Segment Start: Data records

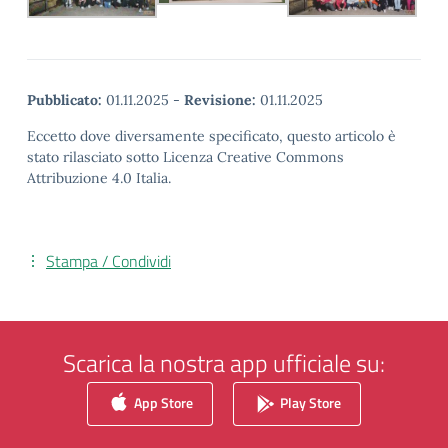
Pubblicato:
01.11.2025
-
Revisione:
01.11.2025
Eccetto dove diversamente specificato, questo articolo è
stato rilasciato sotto Licenza Creative Commons
Attribuzione 4.0 Italia.
Stampa / Condividi
Scarica la nostra app ufficiale su:
App Store
Play Store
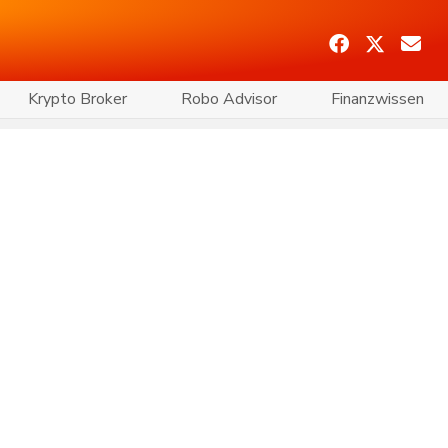
Krypto Broker
Robo Advisor
Finanzwissen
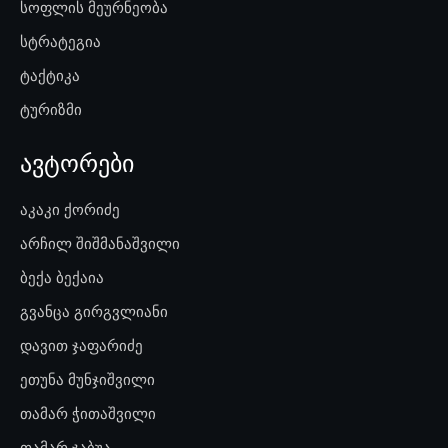
სოფლის მეურნეობა
სტრატეგია
ტაქტიკა
ტურიზმი
ავტორები
აკაკი ქორიძე
არჩილ შიშმანაშვილი
ბექა ბექაია
გვანცა გირგვლიანი
დავით ჯაფარიძე
ეთუნა მუნჯიშვილი
თამარ ჭითაშვილი
თამარ ჯაბუა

Segment End: Data records

### What is required
Make an exact copy of the records above. Keep out every picture.

### Written answer
Pubblicato:
01.11.2025
-
Revisione:
01.11.2025
Eccetto dove diversamente specificato, questo articolo è
stato rilasciato sotto Licenza Creative Commons
Attribuzione 4.0 Italia.
Stampa / Condividi
Scarica la nostra app ufficiale su:
App Store
Play Store
Krypto Broker
Robo Advisor
Finanzwissen
სოფლის მეურნეობა
სტრატეგია
ტაქტიკა
ტურიზმი
ავტორები
აკაკი ქორიძე
არჩილ შიშმანაშვილი
ბექა ბექაია
გვანცა გირგვლიანი
დავით ჯაფარიძე
ეთუნა მუნჯიშვილი
თამარ ჭითაშვილი
თამარ ჯაბუა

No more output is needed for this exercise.